Teks Sumber
'''

Begitu kapal-kapal yang berisi pasukannya mendarat di Eropa, Tariq mengumpulkan mereka di atas sebuah bukit karang, yang dinamai Jabal Tariq (karang Tariq) yang sekarang terkenal dengan nama Jabraltar. Diatas bukit karang itu Thariq memerintahkan pembakaran kapal-kapal yang telah menyeberangkan mereka. Tentu saja perintah ini membuat prajuritnya keheranan. “Kenapa Anda lakukan ini?” tanya mereka. “Bagaimana kita kembali nanti?” tanya yang lain.
Namun Thariq tetap pada pendiriannya. Dengan gagah berani ia berseru,
”Kita datang ke sini tidak untuk kembali. Kita hanya punya pilihan, menaklukkan negeri ini dan menetap di sini, atau kita semua syahid.”
Keberanian dan perkataannya yang luar biasa menggugah Iqbal, seorang penyair Persia, untuk menggubahnya dalam sebuah syair berjudul”Piyam-i Mashriq”:
“Tatkala Tariq membakar kapal-kapalnya di pantai Andalusia (Spanyol), Prajurit-prajurit mengatakan, tindakannya tidak bijaksana. Bagaimana bisa mereka kembali ke negeri Asal, dan perusakan peralatan adalah bertentangan dengan hukum Islam. Mendengar itu semua, Tariq menghunus pedangnya, dan menyatakan bahwa setiap negeri kepunyaan Alloh adalah kampung halaman kita.”
Kata-kata Tariq itu bagaikan cambuk yang melecut semangat prajurit muslim yang dipimpinnya. Bala tentara muslim yang berjumlah 12.000 orang maju melawan tentara Gotik yang berkekuatan 100.000 tentara. Pasukan Kristen jauh lebih unggul baik dalam jumlah maupun persenjataan. Namun semua itu tak mengecutkan hati pasukan muslim.
Tanggal 19 Juli tahun 711 Masehi, pasukan Islam dan Nasrani bertemu, keduanya berperang di dekat muara sungai Barbate. Pada pertempuran ini, Tariq dan pasukannya berhasil melumpuhkan pasukan Gotik, hingga Raja Roderick tenggelam di sungai itu. Kemenangan Thariq yang luar biasa ini, menjatuhkan semangat orang-orang Spanyol dan semenjak itu mereka tidak berani lagi menghadapi tentara Islam secara terbuka.
Thariq membagi pasukannya menjadi empat kelompok, dan menyebarkan mereka ke Kordoba, Malaga, danGranada. Sedangkan dia sendiri bersamapasukan utamanya menuju ke Toledo, ibukota Spanyol. Semua kota-kota itu menyerah tanpa perlawanan berarti. Kecepatan gerak dan kehebatan pasukan Thariq berhasil melumpuhkan orang-orang Gotik.
Rakyat Spanyol yang sekian lama tertekan akibat penjajahanbangsa Gotik, mengelu-elukan orang-orang Islam. Selain itu, perilaku Tariq dan orang-orang Islam begitu mulia sehingga mereka disayangi oleh bangsa-bangsa yang ditaklukkannya.

'''

Yang Diminta
Tuliskan lanjutan kisah penaklukan Spanyol oleh Tariq di atas, dimulai tepat setelah kalimat terakhirnya.

(Catatan Data)
'''

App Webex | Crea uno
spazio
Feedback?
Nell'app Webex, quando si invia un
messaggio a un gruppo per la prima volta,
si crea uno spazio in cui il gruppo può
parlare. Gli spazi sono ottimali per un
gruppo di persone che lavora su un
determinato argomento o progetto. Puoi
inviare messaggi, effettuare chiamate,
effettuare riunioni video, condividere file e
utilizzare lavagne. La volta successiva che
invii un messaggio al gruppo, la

'''

Jawaban Tertulis
Salah satu pertempuran paling seru terjadi di Ecija, yang membawa kemenangan bagi pasukan Tariq. Dalam pertempuran ini, Musa bin Nusair, atasannya, sang raja muda Islam di Afrika ikut bergabung dengannya.
Selanjutnya, kedua jenderal itu bergerak maju terus berdampingan dan dalam kurun waktu kurang dari 2 tahun seluruh dataran Spanyol jatuh ke tangan Islam. Portugis ditaklukkan pula beberapa tahun kemudian.
“Ini merupakan perjuangan utama yang terakhir dan paling sensasional bagi bangsa Arab itu,” tulis Phillip K.Hitti, “dan membawa masuknya wilayah Eropa yang paling luas yang belum pernah mereka peroleh sebelumnya ke dalam kekuasaan Islam. Kecepatan pelaksanaan dan kesempurnaan keberhasilan operasi ke Spanyol ini telah mendapat tempat yang unik di dalam sejarah peperangan abad pertengahan.”
Penaklukkan Spanyol oleh orang-orang Islam mendorong timbulnya revolusi sosial di mana kebebasan beragama benar-benar diakui. Ketidak toleranan dan penganiayaan yang biasa dilakukan orang-orang Kristen, digantikan oleh toleransi yang tinggi dan kebaikan hati yang luar biasa.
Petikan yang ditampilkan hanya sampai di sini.